═══ Data records
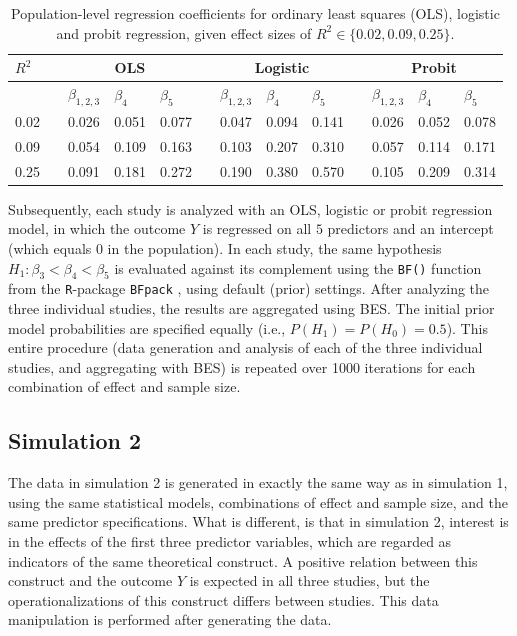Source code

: \documentclass[11pt,reqno]{article}
\begin{document}
\begin{appendices}
\begin{table}[t]
\centering
\caption{Population-level regression coefficients for ordinary least squares (OLS), logistic and probit regression, given effect sizes of $R^2 \in \{0.02, 0.09, 0.25\}$.}
\label{coefs}
\begin{tabular}{lllllllllllll}
  \toprule
  $R^2$ & & \multicolumn{3}{c}{OLS} & & \multicolumn{3}{c}{Logistic} & & \multicolumn{3}{c}{Probit} \\
 \midrule
  &   & $\beta_{1, 2, 3}$ & $\beta_4$ & $\beta_5$ &   & $\beta_{1, 2, 3}$ & $\beta_4$ & $\beta_5$ &   & $\beta_{1, 2, 3}$ & $\beta_4$ & $\beta_5$ \\
   \midrule
0.02 &   & 0.026 & 0.051 & 0.077 &   & 0.047 & 0.094 & 0.141 &   & 0.026 & 0.052 & 0.078 \\
  0.09 &   & 0.054 & 0.109 & 0.163 &   & 0.103 & 0.207 & 0.310 &   & 0.057 & 0.114 & 0.171 \\
  0.25 &   & 0.091 & 0.181 & 0.272 &   & 0.190 & 0.380 & 0.570 &   & 0.105 & 0.209 & 0.314 \\
   \bottomrule
\end{tabular}
\end{table}

Subsequently, each study is analyzed with an OLS, logistic or probit regression model, in which the outcome $Y$ is regressed on all $5$ predictors and an intercept (which equals 0 in the population).
In each study, the same hypothesis $H_1: \beta_3 < \beta_4 < \beta_5$ is evaluated against its complement using the \texttt{BF()} function from the \texttt{R}-package \texttt{BFpack} \citep[][Version 1.0.0]{BFpack}, using default (prior) settings.
After analyzing the three individual studies, the results are aggregated using BES.
The initial prior model probabilities are specified equally (i.e., $P(H_1) = P(H_0) = 0.5$).
This entire procedure (data generation and analysis of each of the three individual studies, and aggregating with BES) is repeated over 1000 iterations for each combination of effect and sample size.

\subsection{Simulation 2}

The data in simulation 2 is generated in exactly the same way as in simulation 1, using the same statistical models, combinations of effect and sample size, and the same predictor specifications.
What is different, is that in simulation 2, interest is in the effects of the first three predictor variables, which are regarded as indicators of the same theoretical construct.
A positive relation between this construct and the outcome $Y$ is expected in all three studies, but the operationalizations of this construct differs between studies.
This data manipulation is performed after generating the data.


\end{appendices}
\end{document}
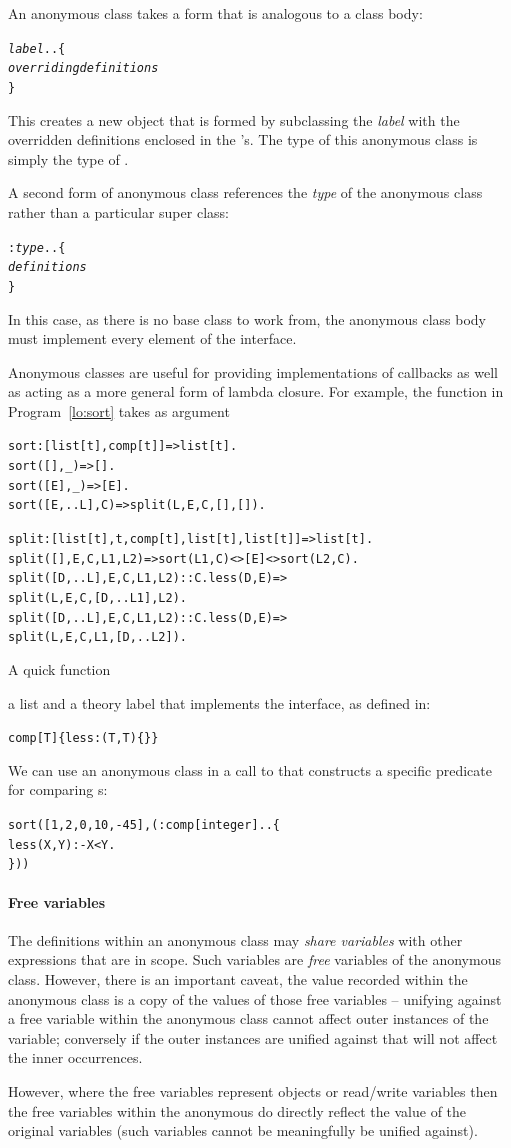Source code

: An anonymous class takes a form that is analogous to a class body:
\begin{alltt}
\emph{label}..\{
  \emph{overriding definitions}
\}
\end{alltt}
This creates a new object that is formed by subclassing the \emph{label} with the overridden definitions enclosed in the \q{\{\}}'s. The type of this anonymous class is simply the type of .

A second form of anonymous class references the \emph{type} of the anonymous class rather than a particular super class:
\begin{alltt}
:\emph{type}..\{
  \emph{definitions}
\}
\end{alltt}
In this case, as there is no base class to work from, the anonymous class body must implement every element of the  interface.

Anonymous classes are useful for providing implementations of callbacks as well as acting as a more general form of lambda closure. For example, the  function in Program~\vref{lo:sort} takes as argument
\begin{program}
\vspace{0.5ex}
\begin{alltt}
sort:[list[t],comp[t]]=>list[t].
sort([],_) => [].
sort([E],_) => [E].
sort([E,..L],C) => split(L,E,C,[],[]).

split:[list[t],t,comp[t],list[t],list[t]]=>list[t].
split([],E,C,L1,L2) => sort(L1,C)<>[E]<>sort(L2,C).
split([D,..L],E,C,L1,L2)::C.less(D,E)=>
   split(L,E,C,[D,..L1],L2).
split([D,..L],E,C,L1,L2)::\nasf{}C.less(D,E)=>
   split(L,E,C,L1,[D,..L2]).
\end{alltt}
\vspace{-2ex}
\caption{A quick  function\label{lo:sort}}
\end{program}
a list and a theory label that implements the  interface, as defined in:
\begin{alltt}
comp[T] \impl \{ less:(T,T)\{\} \}
\end{alltt}
We can use an anonymous class in a call to  that constructs a specific predicate for comparing s:
\begin{alltt}
sort([1,2,0,10,-45],(:comp[integer]..\{
  less(X,Y) :- X<Y.
\}))
\end{alltt}

\paragraph{Free variables}
The definitions within an anonymous class may \emph{share variables} with other expressions that are in scope. Such variables are \emph{free} variables of the anonymous class. However, there is an important caveat, the value recorded within the anonymous class is a copy of the values of those free variables -- unifying against a free variable within the anonymous class cannot affect outer instances of the variable; conversely if the outer instances are unified against that will not affect the inner occurrences.

However, where the free variables represent objects or read/write variables then the free variables within the anonymous do directly reflect the value of the original variables (such variables cannot be meaningfully be unified against).

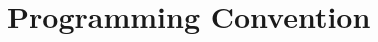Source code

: \documentclass[../main.tex]{subfiles}
\begin{document}
    \section{Programming Convention}
\end{document}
══════
Problem statement
Set down all of the entries exactly. Leave the pictures out.

Solution to the exercise
Source code

: \documentclass[11pt,reqno]{article}
\begin{document}
\begin{appendices}
\begin{table}[t]
\centering
\caption{Population-level regression coefficients for ordinary least squares (OLS), logistic and probit regression, given effect sizes of $R^2 \in \{0.02, 0.09, 0.25\}$.}
\label{coefs}
\begin{tabular}{lllllllllllll}
  \toprule
  $R^2$ & & \multicolumn{3}{c}{OLS} & & \multicolumn{3}{c}{Logistic} & & \multicolumn{3}{c}{Probit} \\
 \midrule
  &   & $\beta_{1, 2, 3}$ & $\beta_4$ & $\beta_5$ &   & $\beta_{1, 2, 3}$ & $\beta_4$ & $\beta_5$ &   & $\beta_{1, 2, 3}$ & $\beta_4$ & $\beta_5$ \\
   \midrule
0.02 &   & 0.026 & 0.051 & 0.077 &   & 0.047 & 0.094 & 0.141 &   & 0.026 & 0.052 & 0.078 \\
  0.09 &   & 0.054 & 0.109 & 0.163 &   & 0.103 & 0.207 & 0.310 &   & 0.057 & 0.114 & 0.171 \\
  0.25 &   & 0.091 & 0.181 & 0.272 &   & 0.190 & 0.380 & 0.570 &   & 0.105 & 0.209 & 0.314 \\
   \bottomrule
\end{tabular}
\end{table}

Subsequently, each study is analyzed with an OLS, logistic or probit regression model, in which the outcome $Y$ is regressed on all $5$ predictors and an intercept (which equals 0 in the population).
In each study, the same hypothesis $H_1: \beta_3 < \beta_4 < \beta_5$ is evaluated against its complement using the \texttt{BF()} function from the \texttt{R}-package \texttt{BFpack} \citep[][Version 1.0.0]{BFpack}, using default (prior) settings.
After analyzing the three individual studies, the results are aggregated using BES.
The initial prior model probabilities are specified equally (i.e., $P(H_1) = P(H_0) = 0.5$).
This entire procedure (data generation and analysis of each of the three individual studies, and aggregating with BES) is repeated over 1000 iterations for each combination of effect and sample size.

\subsection{Simulation 2}

The data in simulation 2 is generated in exactly the same way as in simulation 1, using the same statistical models, combinations of effect and sample size, and the same predictor specifications.
What is different, is that in simulation 2, interest is in the effects of the first three predictor variables, which are regarded as indicators of the same theoretical construct.
A positive relation between this construct and the outcome $Y$ is expected in all three studies, but the operationalizations of this construct differs between studies.
This data manipulation is performed after generating the data.


\end{appendices}
\end{document}
Source code

: An anonymous class takes a form that is analogous to a class body:
\begin{alltt}
\emph{label}..\{
  \emph{overriding definitions}
\}
\end{alltt}
This creates a new object that is formed by subclassing the \emph{label} with the overridden definitions enclosed in the \q{\{\}}'s. The type of this anonymous class is simply the type of .

A second form of anonymous class references the \emph{type} of the anonymous class rather than a particular super class:
\begin{alltt}
:\emph{type}..\{
  \emph{definitions}
\}
\end{alltt}
In this case, as there is no base class to work from, the anonymous class body must implement every element of the  interface.

Anonymous classes are useful for providing implementations of callbacks as well as acting as a more general form of lambda closure. For example, the  function in Program~\vref{lo:sort} takes as argument
\begin{program}
\vspace{0.5ex}
\begin{alltt}
sort:[list[t],comp[t]]=>list[t].
sort([],_) => [].
sort([E],_) => [E].
sort([E,..L],C) => split(L,E,C,[],[]).

split:[list[t],t,comp[t],list[t],list[t]]=>list[t].
split([],E,C,L1,L2) => sort(L1,C)<>[E]<>sort(L2,C).
split([D,..L],E,C,L1,L2)::C.less(D,E)=>
   split(L,E,C,[D,..L1],L2).
split([D,..L],E,C,L1,L2)::\nasf{}C.less(D,E)=>
   split(L,E,C,L1,[D,..L2]).
\end{alltt}
\vspace{-2ex}
\caption{A quick  function\label{lo:sort}}
\end{program}
a list and a theory label that implements the  interface, as defined in:
\begin{alltt}
comp[T] \impl \{ less:(T,T)\{\} \}
\end{alltt}
We can use an anonymous class in a call to  that constructs a specific predicate for comparing s:
\begin{alltt}
sort([1,2,0,10,-45],(:comp[integer]..\{
  less(X,Y) :- X<Y.
\}))
\end{alltt}

\paragraph{Free variables}
The definitions within an anonymous class may \emph{share variables} with other expressions that are in scope. Such variables are \emph{free} variables of the anonymous class. However, there is an important caveat, the value recorded within the anonymous class is a copy of the values of those free variables -- unifying against a free variable within the anonymous class cannot affect outer instances of the variable; conversely if the outer instances are unified against that will not affect the inner occurrences.

However, where the free variables represent objects or read/write variables then the free variables within the anonymous do directly reflect the value of the original variables (such variables cannot be meaningfully be unified against).

Source code

: \documentclass[../main.tex]{subfiles}
\begin{document}
    \section{Programming Convention}
\end{document}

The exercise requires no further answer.